As Michael Mason answers – rather, refuses to stop answering – my question about what he does, I’m beginning to realise it’d have been easier to ask him what he does not do. The reply to the latter question would have simply been, “I don’t write music.”

That’s the only thing he doesn’t do, this self-confessed Jack-of-all-trades, whose contributions to films such as Amistad, The Princess Diaries, Waterworld, Grand Canyon, Pretty Woman and French Kiss have resulted in his being credited with titles like Additional Scoring Engineer, Scoring Coordinator, Score Co-producer, Music Recording Engineer, Music Editor and Assistant Sound Engineer.

Mason tells me, “When I first started doing this” – that is, all the things in the first paragraph except snowboarding, cooking and good-coffee making – “I was with [M Night Shyamalan’s preferred composer and creator of the world-famous signature tune of TV’s ER] James Newton Howard. He was writing music, and I learnt to do the other things because he just wanted to do the writing and be kept away from everything else.”
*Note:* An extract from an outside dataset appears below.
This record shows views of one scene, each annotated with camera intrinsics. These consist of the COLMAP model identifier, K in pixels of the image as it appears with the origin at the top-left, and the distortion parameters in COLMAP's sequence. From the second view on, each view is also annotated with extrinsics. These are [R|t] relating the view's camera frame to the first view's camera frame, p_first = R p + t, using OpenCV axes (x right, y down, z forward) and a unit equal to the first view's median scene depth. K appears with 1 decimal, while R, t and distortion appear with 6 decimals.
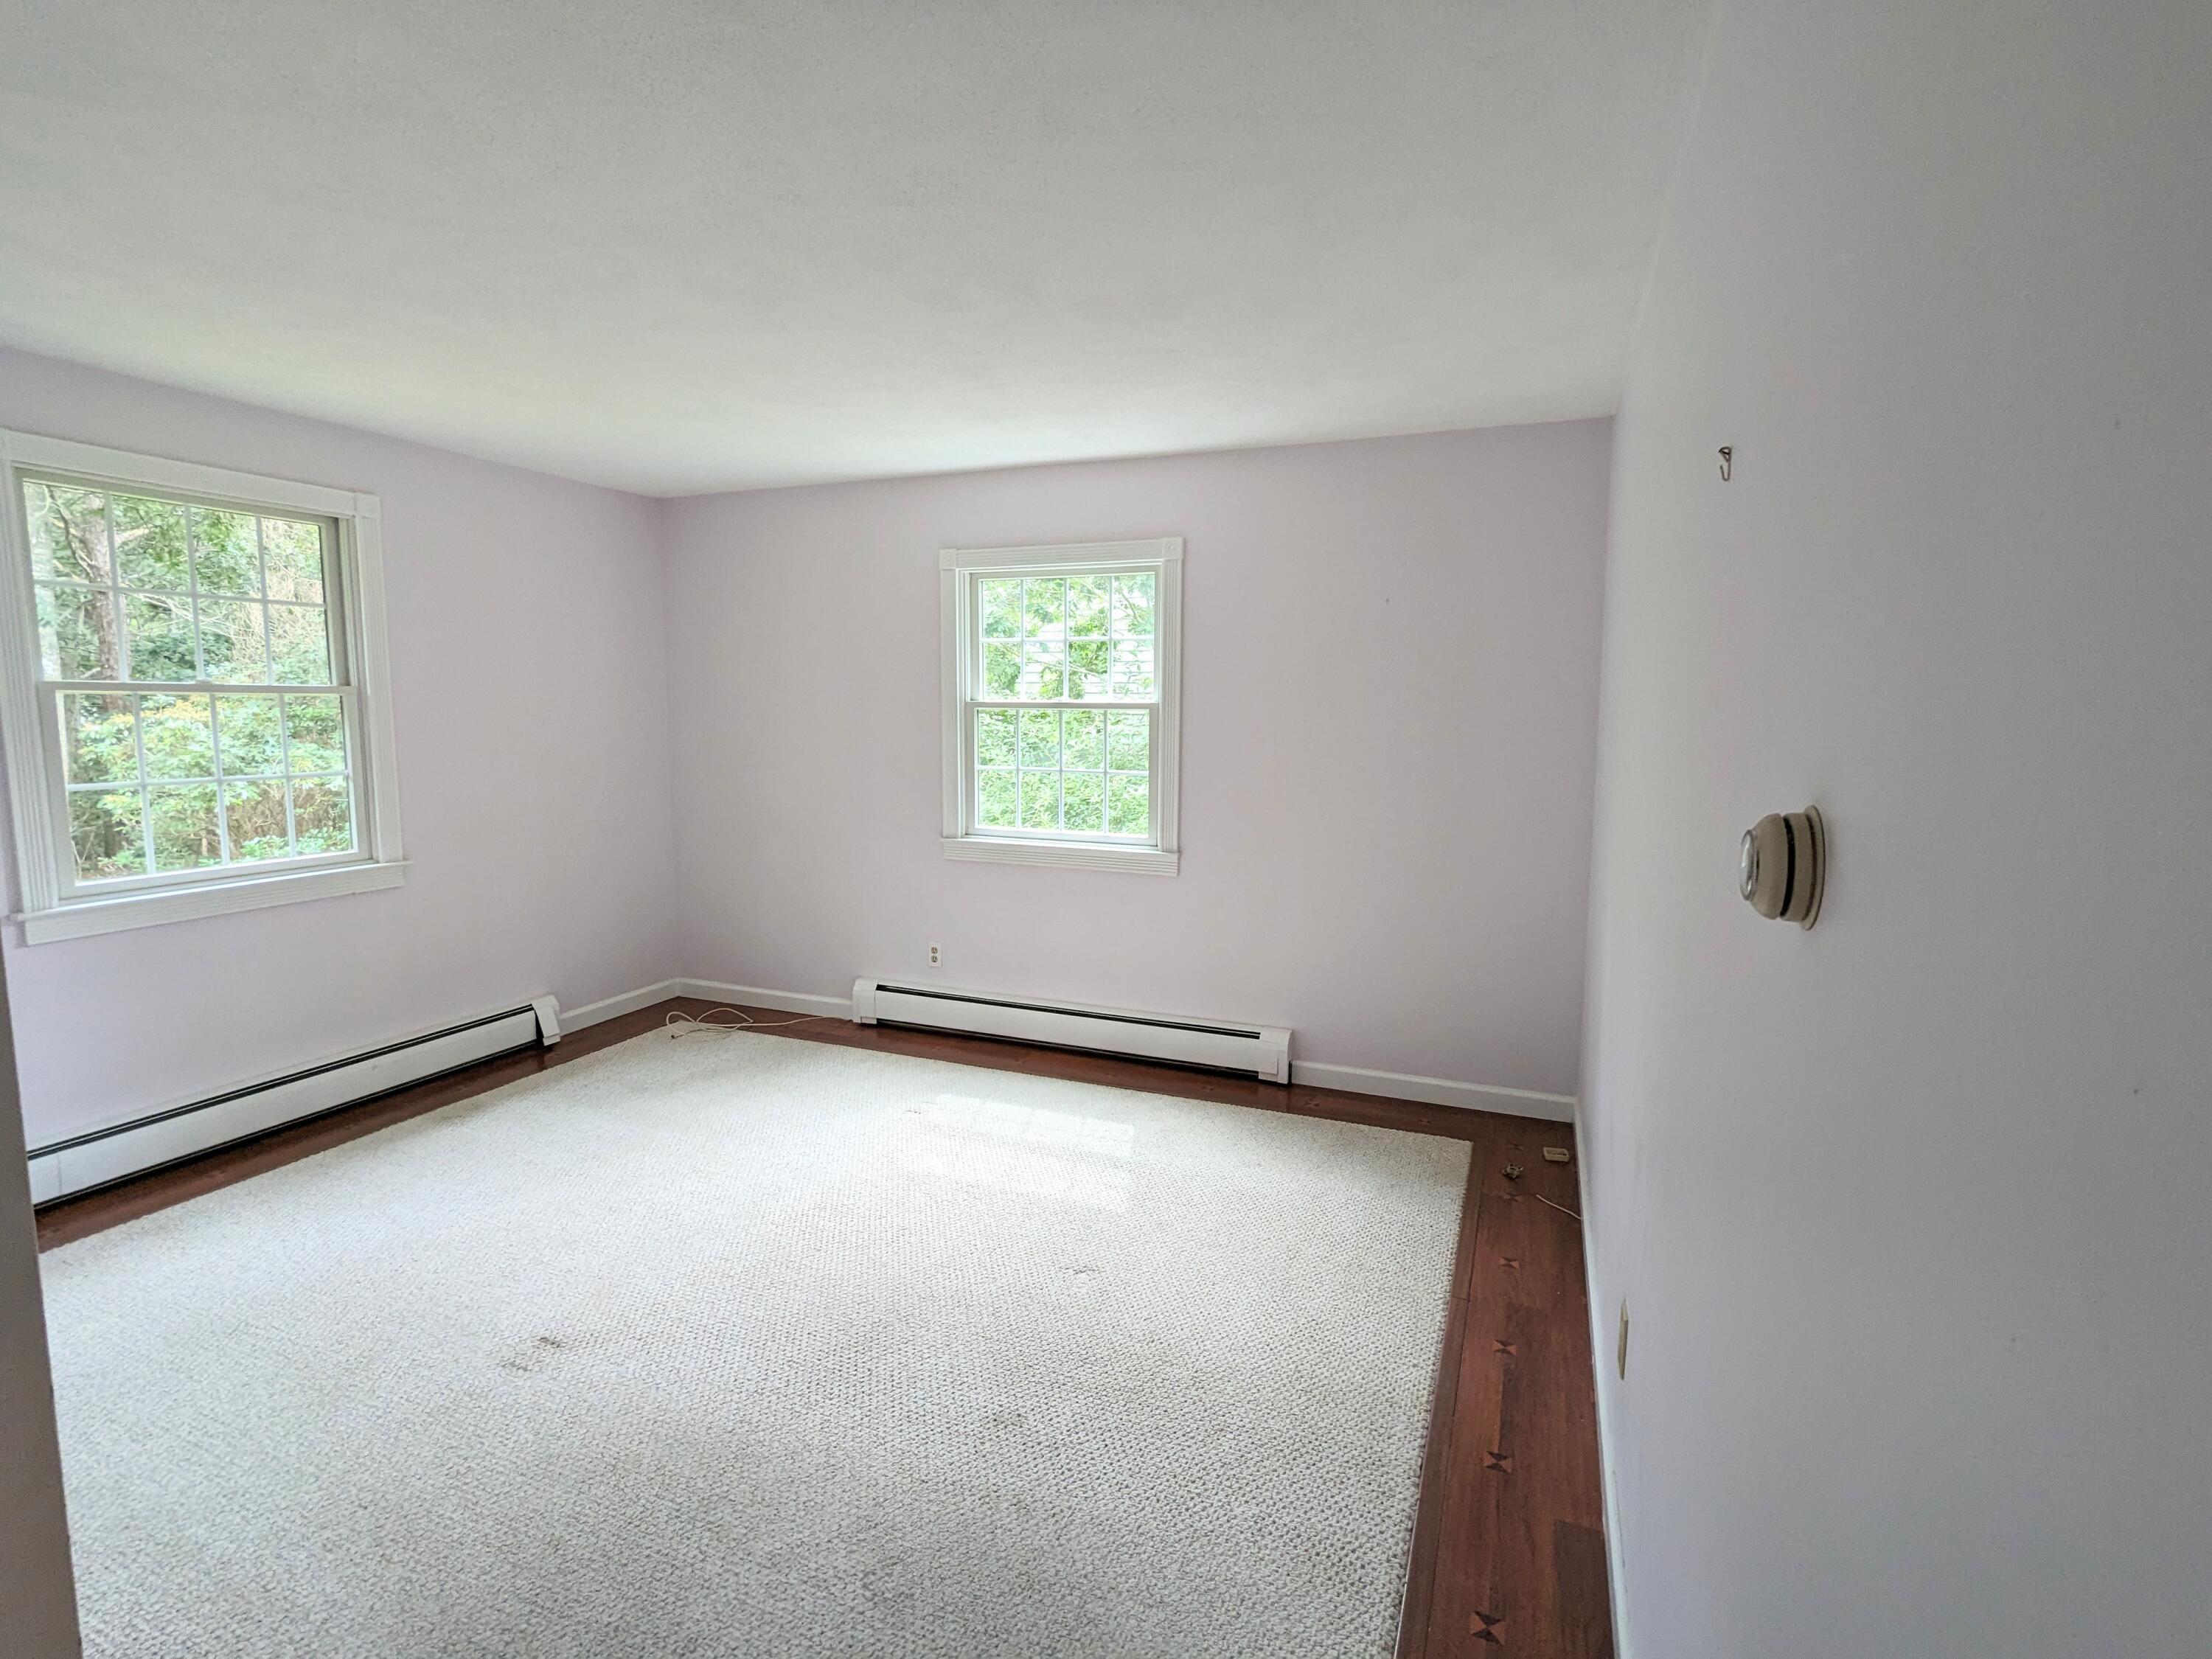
lens RADIAL K [[1050.0, 0, 1111.8], [0, 1050.0, 826.8], [0, 0, 1]] dist [-0.002168, 0.003340]
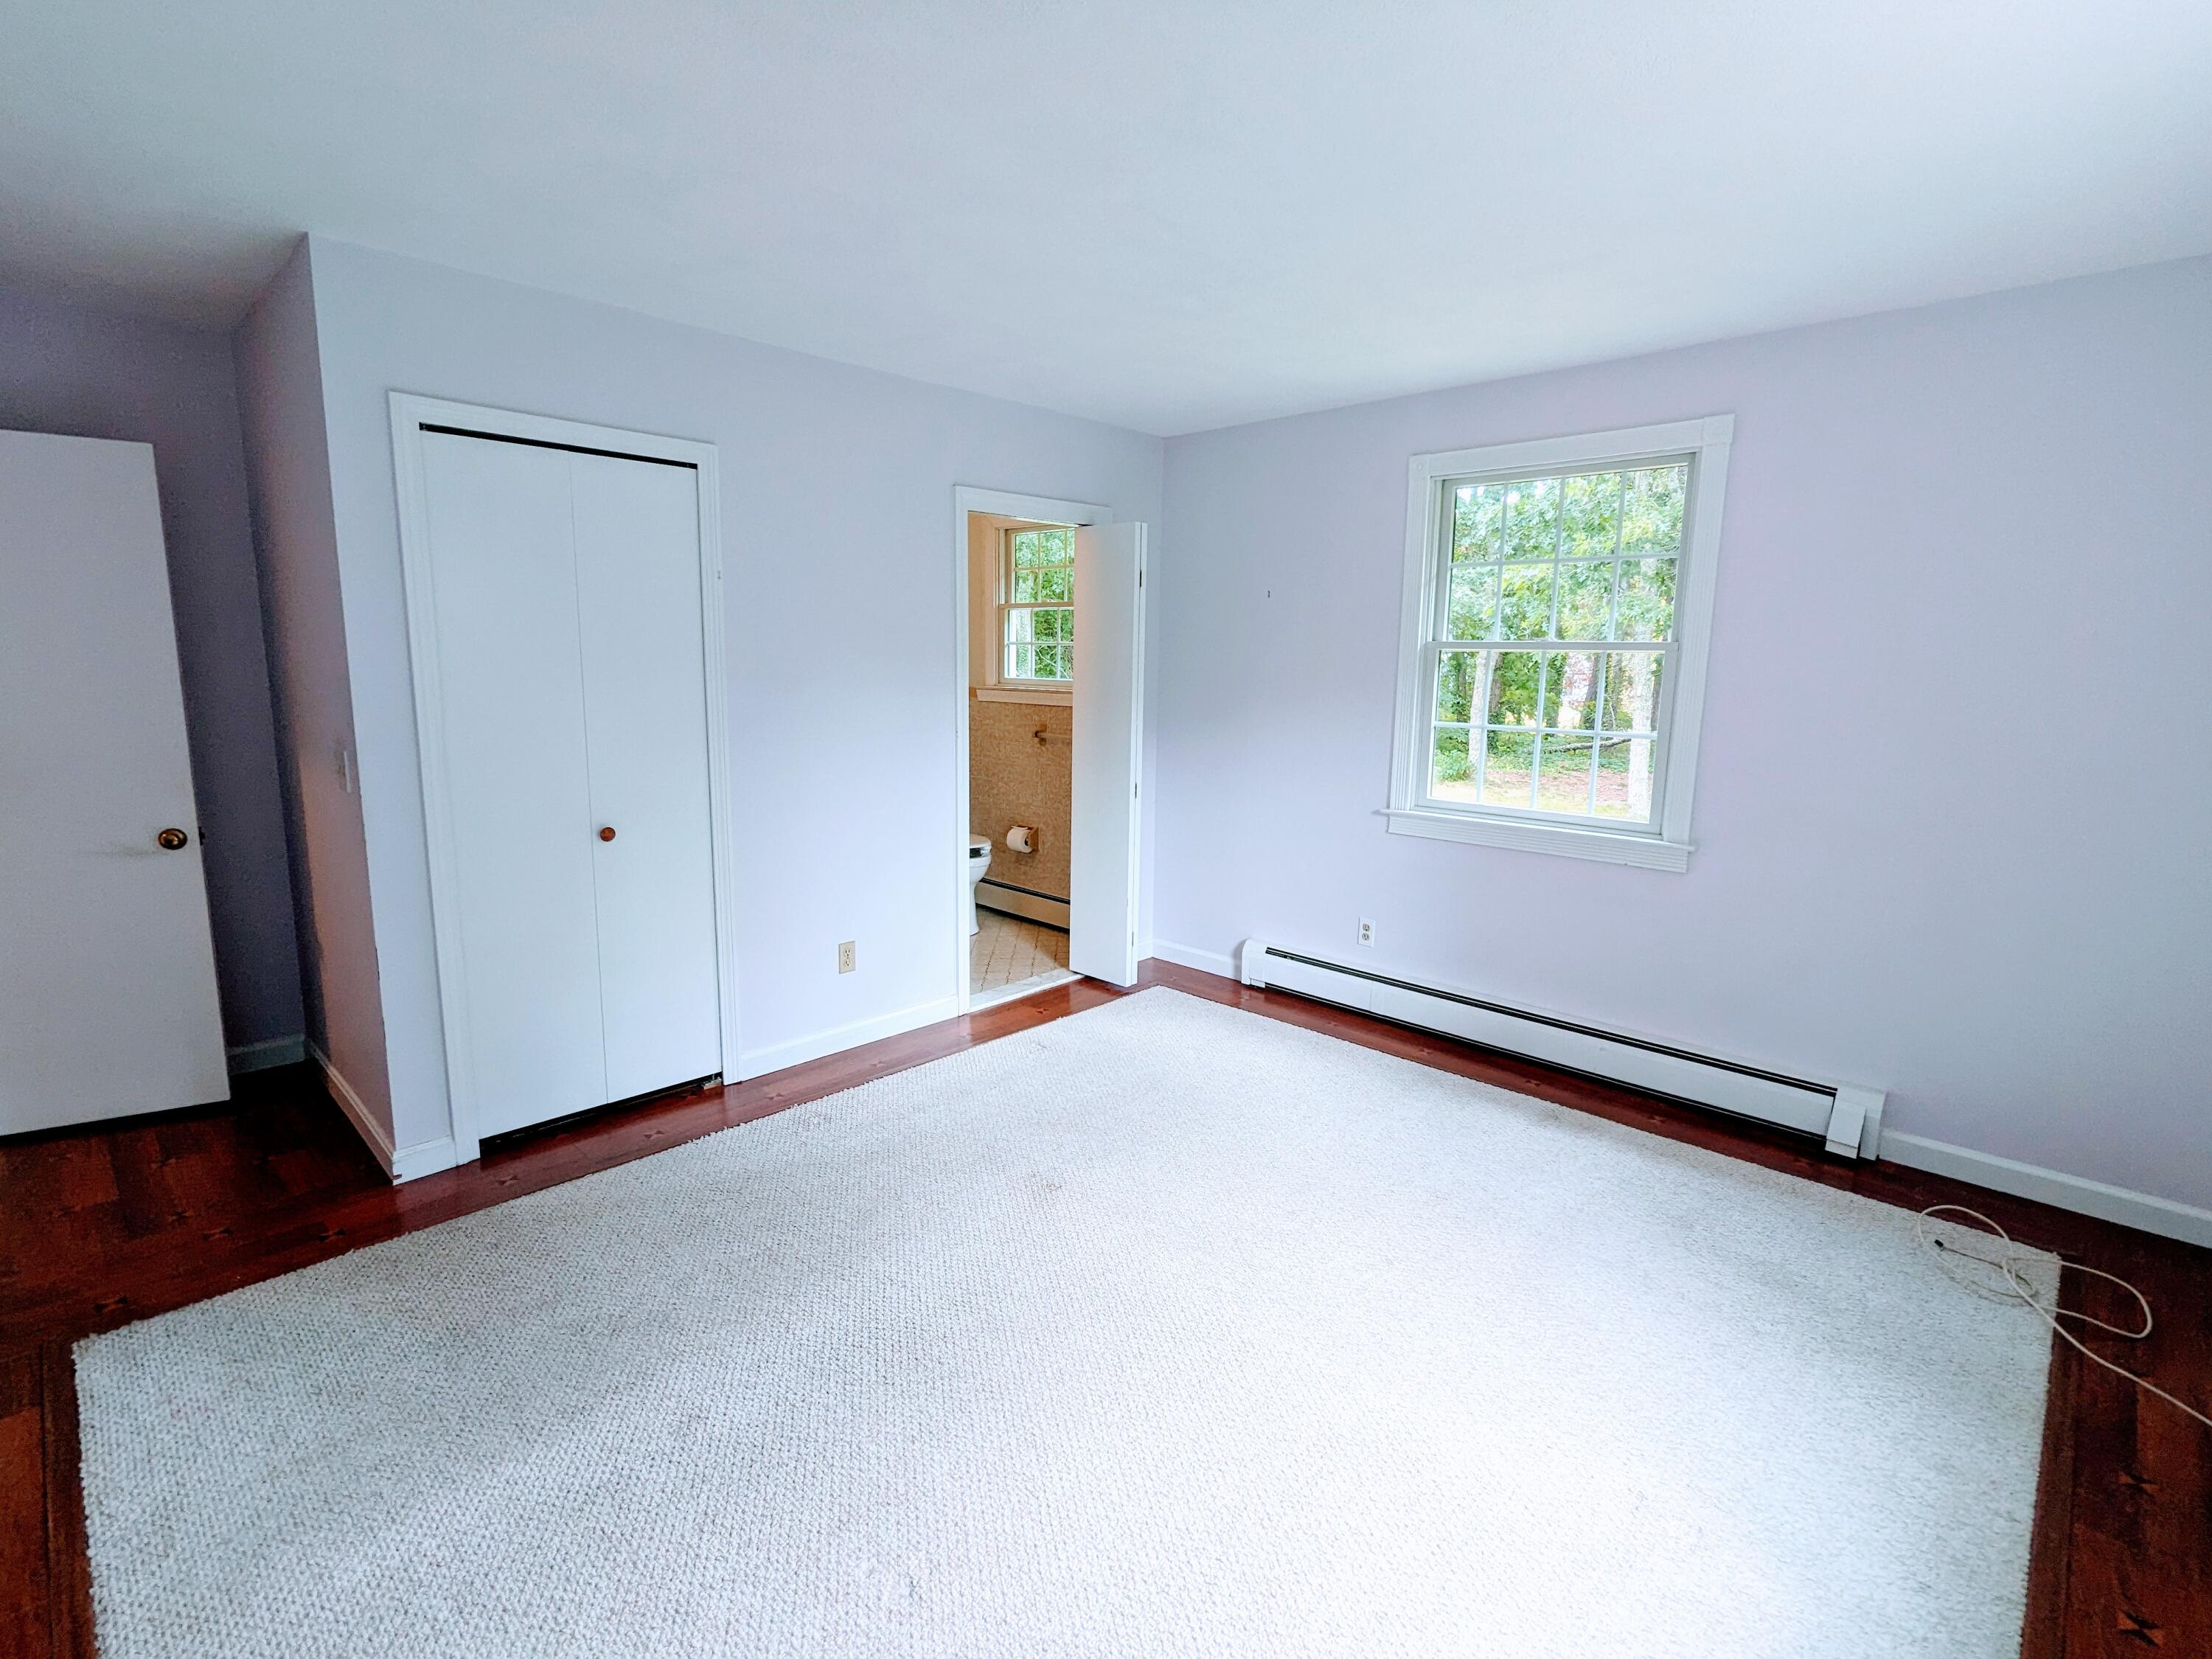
lens RADIAL K [[1050.0, 0, 1123.1], [0, 1050.0, 826.7], [0, 0, 1]] dist [-0.002168, 0.003340]
pose [[-0.374806, 0.126825, -0.918388, 0.301490], [-0.129300, 0.973767, 0.187241, -0.087053], [0.918043, 0.188927, -0.348575, 0.914282]]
Mason has been keeping composers away from everything else for over 100 movies now, and he’s in Chennai to score what he calls – with helpful air quotes – an ‘art film.’ This qualification, though informative, isn’t really necessary – dealing as it does with the travails of widows in Brindavan, there’s no danger of mistaking the project for a potential blockbuster, unless, of course, Hema Malini is cast as one of the widows, with Amitabh Bachchan as her husband in flashbacks filled with Holi celebrations and Valentine’s Day numbers.

The story behind how Mason found his way into this film could easily find its way into a tale of long-lost friends titled Nanbargal. Twenty years ago, he used to play tennis regularly with neighbour Dharan Mandrayar. They lost touch with each other when Mason moved and became extremely busy with the things detailed in the first paragraph. (No more references to that, I promise.) Then Mason got in touch again, discovered that Dharan was working on this script, and the former tennis buddies decided to partner up again.
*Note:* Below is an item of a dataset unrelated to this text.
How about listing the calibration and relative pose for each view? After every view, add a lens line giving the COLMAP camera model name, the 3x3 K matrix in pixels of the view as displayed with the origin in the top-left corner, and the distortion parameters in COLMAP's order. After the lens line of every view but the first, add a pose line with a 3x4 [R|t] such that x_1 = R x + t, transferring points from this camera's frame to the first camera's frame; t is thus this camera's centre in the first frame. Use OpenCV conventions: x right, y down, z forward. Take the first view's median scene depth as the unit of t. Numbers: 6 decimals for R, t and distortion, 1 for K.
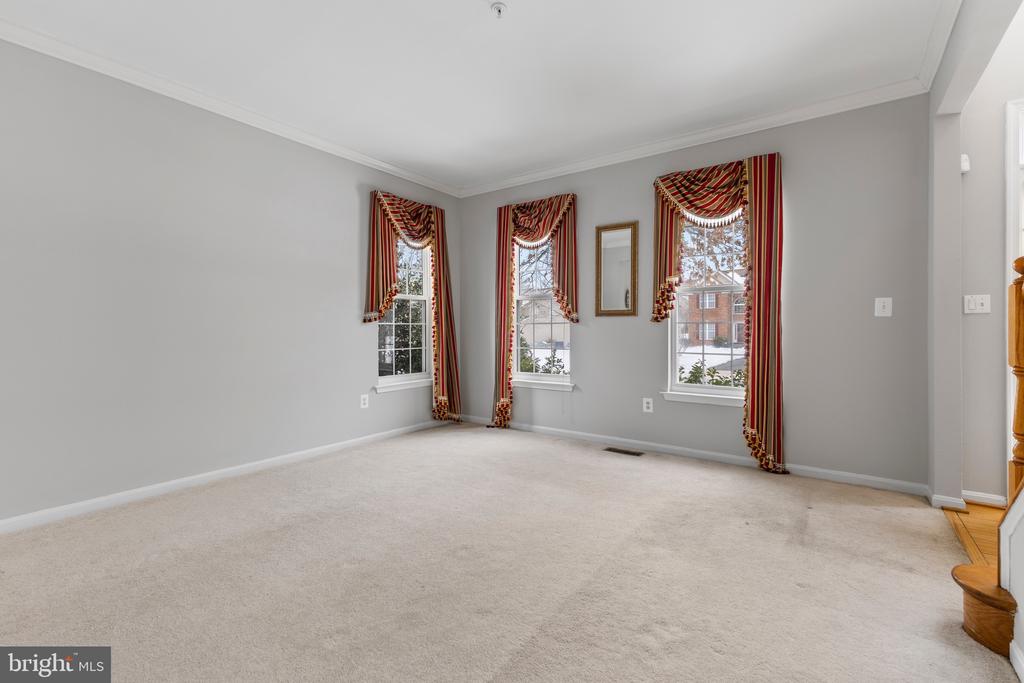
lens RADIAL K [[453.4, 0, 508.7], [0, 453.4, 328.9], [0, 0, 1]] dist [0.019202, -0.000017]
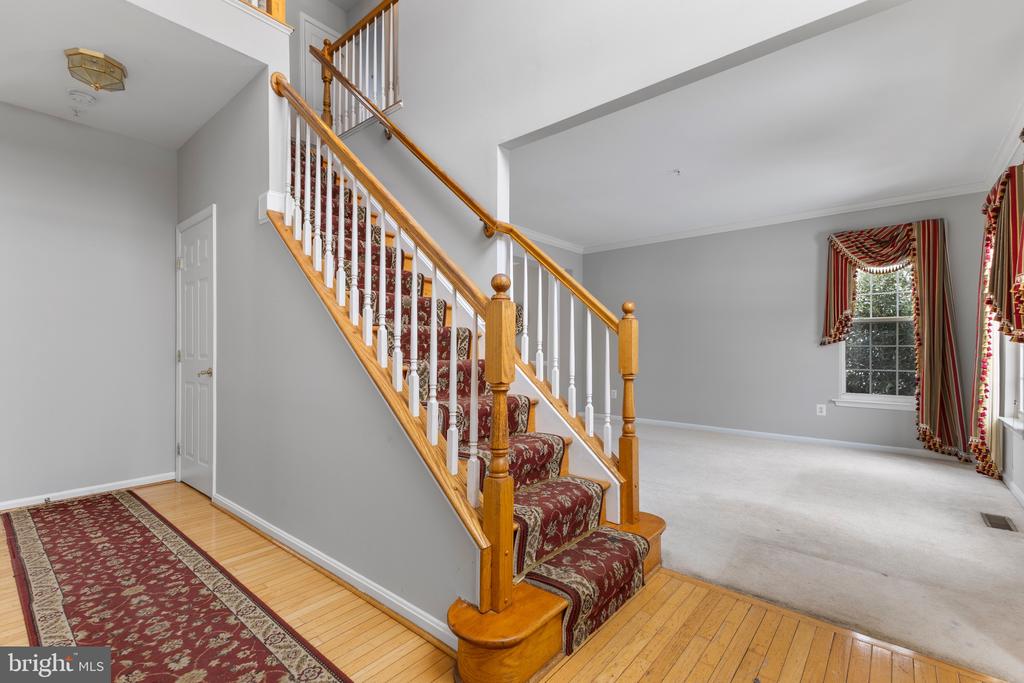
lens RADIAL K [[453.8, 0, 512.1], [0, 453.8, 344.1], [0, 0, 1]] dist [0.020677, 0.000195]
pose [[-0.069837, -0.007683, -0.997529, 0.939212], [-0.002675, 0.999968, -0.007515, -0.005871], [0.997555, 0.002143, -0.069855, 0.247511]]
This isn’t Mason’s first visit to India. He came over earlier for a yatra – covering Amritsar, Delhi and Rishikesh – as he’s into kundalini yoga. (A rudraksha bead is strung around his neck, a kada adorns his right forearm, and he says, “I’m part of the American yoga movement. It’s been very beneficial to my life, physically and mentally.”) That was also the time he went to record stores and picked up some Indian pop (“Don’t ask me what it was.”), classical music and “some DJ Bhangra stuff.” All these influences will likely inspire his current effort, as will mantra music. I tell him this is the first time I’ve heard of this term, and he switches on a clipping that goes, “Jai Jai Maa, Durga…” Oh, that mantra music! He says it will play over the film’s end credits, signalling, perhaps, that it’s ‘The End’ for this interview as well.